* [Excerpted passage]

## begin

The three questions raised on this appeal
Mr Jan Luba QC, who appears with Mr Robert Askey for the defendant, contends that the Judge ought not to have made the order that he did as :
The defendant tenant was unable to control her son’s behaviour and was mentally disabled;
The son’s behaviour was already effectively controlled, and the neighbours were already sufficiently protected, by the existence and terms of the ASBO and the other restraints;
The order for possession can be executed without prior application by the claimant to the court.
The first two points are said to support the conclusion that first, the Judge should not have made an order for possession at all or, in the alternative, he should not have suspended the order on the terms that he did. The third point goes to the way in which the order can be enforced.
The effect of the 1995 Act in this case
Section 22(3)(c) of the 1995 Act renders it “unlawful for a person managing any premises to discriminate against a disabled person occupying those premises … by evicting the disabled person or subjecting him to any other detriment”. Section 24(1) provides that
“…a person … discriminates against a disabled person if--
(a) for a reason which relates to the disabled person's disability, he treats him less favourably than he treats or would treat others to whom that reason does not or would not apply; and
(b) he cannot show that the treatment in question is justified.”
A justification can only satisfy section 24(1)(b) if it falls within section 24(3), paragraph (a) of which refers to the treatment in question being “necessary in order not to endanger the health or safety of any person”.
The Judge was plainly right to conclude that, in the light of Dr Kumar’s evidence, the defendant was “a disabled person”. Accordingly, in view of the decision of this court in Clark –v- Novacold Ltd [1999] IRLR 318, he held that the test in this case must be whether someone without the defendant’s disability would be able to control her son – see per Mummery LJ at paragraphs 62 to 70.
The reasoning in Clark’s case was applied in the housing possession context in North Devon Homes Ltd –v- Brazier [2003] HLR 905. In that case the tenant was guilty of nuisance, but her misbehaviour was attributable to her psychotic state – her “disability” within the 1995 Act. After referring to Clark’s case, David Steel J said at 911, that “on the facts of the present case, the issue is one of fact: whether the breach of the tenancy terms was caused by the disability”. He then held that, as the evidence showed that the tenant “was unable [due to her disability] to prevent herself from behaving in [the objectionable] manner” the 1995 Act was engaged, and the landlord had to establish sufficient justification to satisfy section 24(1)(b) of that Act if an order for possession was to be made. The application of Clark’s case by David Steel J (although not his conclusion on justification) appears to have been approved, or at least referred to with implied approval, by this court in Manchester City Council –v- Romano [2004] HLR 878– see paragraphs 19-21 and 47.

## end

* [Dataset entries]

## begin

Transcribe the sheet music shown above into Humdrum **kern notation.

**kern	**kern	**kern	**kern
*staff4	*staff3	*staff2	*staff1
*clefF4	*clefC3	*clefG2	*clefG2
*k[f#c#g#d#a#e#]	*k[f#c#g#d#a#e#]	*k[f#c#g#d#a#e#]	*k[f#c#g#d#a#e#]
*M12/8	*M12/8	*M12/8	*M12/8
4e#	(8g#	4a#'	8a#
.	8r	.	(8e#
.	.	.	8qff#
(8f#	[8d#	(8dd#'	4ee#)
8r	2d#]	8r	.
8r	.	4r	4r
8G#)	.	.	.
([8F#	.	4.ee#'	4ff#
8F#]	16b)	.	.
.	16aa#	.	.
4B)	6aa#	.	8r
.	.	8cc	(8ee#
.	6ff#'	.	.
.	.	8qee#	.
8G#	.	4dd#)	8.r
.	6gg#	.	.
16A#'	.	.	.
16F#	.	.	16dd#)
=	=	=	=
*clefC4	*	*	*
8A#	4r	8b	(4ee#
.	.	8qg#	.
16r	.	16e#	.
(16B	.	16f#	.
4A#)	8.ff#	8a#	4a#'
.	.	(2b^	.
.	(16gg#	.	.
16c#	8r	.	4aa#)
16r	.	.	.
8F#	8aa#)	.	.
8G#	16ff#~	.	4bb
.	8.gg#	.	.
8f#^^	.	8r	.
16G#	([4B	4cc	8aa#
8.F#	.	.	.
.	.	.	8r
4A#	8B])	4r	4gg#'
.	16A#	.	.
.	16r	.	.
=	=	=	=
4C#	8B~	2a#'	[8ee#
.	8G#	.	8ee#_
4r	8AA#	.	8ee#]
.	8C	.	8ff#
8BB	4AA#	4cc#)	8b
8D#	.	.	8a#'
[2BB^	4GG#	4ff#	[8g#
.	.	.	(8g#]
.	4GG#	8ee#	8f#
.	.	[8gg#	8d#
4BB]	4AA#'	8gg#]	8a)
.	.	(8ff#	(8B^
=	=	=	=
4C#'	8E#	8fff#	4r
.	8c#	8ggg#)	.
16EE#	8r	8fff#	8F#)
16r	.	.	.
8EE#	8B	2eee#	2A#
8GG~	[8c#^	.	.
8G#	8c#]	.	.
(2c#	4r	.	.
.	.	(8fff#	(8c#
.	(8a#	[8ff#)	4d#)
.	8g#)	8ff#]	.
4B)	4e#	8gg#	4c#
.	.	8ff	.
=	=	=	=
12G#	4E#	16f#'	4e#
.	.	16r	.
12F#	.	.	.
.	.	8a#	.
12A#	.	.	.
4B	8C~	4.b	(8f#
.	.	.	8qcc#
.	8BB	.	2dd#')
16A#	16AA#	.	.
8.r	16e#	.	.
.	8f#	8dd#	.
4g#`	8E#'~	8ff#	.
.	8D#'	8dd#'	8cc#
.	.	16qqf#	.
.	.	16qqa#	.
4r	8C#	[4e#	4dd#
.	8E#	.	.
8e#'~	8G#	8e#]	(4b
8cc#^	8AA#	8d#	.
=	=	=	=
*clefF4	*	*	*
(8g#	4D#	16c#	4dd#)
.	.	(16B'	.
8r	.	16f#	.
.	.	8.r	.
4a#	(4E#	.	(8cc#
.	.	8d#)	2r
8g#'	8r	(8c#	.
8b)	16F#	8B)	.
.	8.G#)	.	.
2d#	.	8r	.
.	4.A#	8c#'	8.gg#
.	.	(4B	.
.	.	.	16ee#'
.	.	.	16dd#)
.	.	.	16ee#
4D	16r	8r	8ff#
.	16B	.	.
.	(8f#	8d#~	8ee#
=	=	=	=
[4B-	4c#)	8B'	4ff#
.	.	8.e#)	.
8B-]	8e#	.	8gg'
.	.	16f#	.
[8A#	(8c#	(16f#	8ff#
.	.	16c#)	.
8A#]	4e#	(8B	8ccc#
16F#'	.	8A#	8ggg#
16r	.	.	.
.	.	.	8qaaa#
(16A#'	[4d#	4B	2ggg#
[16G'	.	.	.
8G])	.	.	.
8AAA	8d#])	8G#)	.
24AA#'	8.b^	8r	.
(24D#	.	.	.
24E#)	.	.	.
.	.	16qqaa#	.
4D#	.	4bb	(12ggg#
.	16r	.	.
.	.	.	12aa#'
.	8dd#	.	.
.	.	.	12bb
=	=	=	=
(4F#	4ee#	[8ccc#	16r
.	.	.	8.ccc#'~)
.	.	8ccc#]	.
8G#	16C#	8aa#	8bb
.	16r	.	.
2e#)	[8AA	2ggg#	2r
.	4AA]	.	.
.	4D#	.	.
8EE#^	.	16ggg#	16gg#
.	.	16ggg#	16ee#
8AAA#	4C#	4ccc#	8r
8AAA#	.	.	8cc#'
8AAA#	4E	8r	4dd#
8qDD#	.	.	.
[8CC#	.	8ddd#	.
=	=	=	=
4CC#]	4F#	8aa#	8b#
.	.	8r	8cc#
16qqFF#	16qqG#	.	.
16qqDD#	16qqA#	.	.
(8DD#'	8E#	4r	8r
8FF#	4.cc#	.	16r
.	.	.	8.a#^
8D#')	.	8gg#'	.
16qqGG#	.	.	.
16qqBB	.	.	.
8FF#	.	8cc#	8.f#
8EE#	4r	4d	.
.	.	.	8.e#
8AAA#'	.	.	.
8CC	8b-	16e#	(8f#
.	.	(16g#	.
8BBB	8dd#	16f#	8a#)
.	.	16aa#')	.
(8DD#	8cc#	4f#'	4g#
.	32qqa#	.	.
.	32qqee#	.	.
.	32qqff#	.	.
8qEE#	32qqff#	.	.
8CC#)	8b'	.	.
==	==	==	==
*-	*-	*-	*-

## end

* [Exercise description]
Set down the part of the possession appeal excerpt that begins at the words "The three questions" and stops after "to the court.", keeping every word and mark unchanged.

* [Written solution]
The three questions raised on this appeal
Mr Jan Luba QC, who appears with Mr Robert Askey for the defendant, contends that the Judge ought not to have made the order that he did as :
The defendant tenant was unable to control her son’s behaviour and was mentally disabled;
The son’s behaviour was already effectively controlled, and the neighbours were already sufficiently protected, by the existence and terms of the ASBO and the other restraints;
The order for possession can be executed without prior application by the claimant to the court.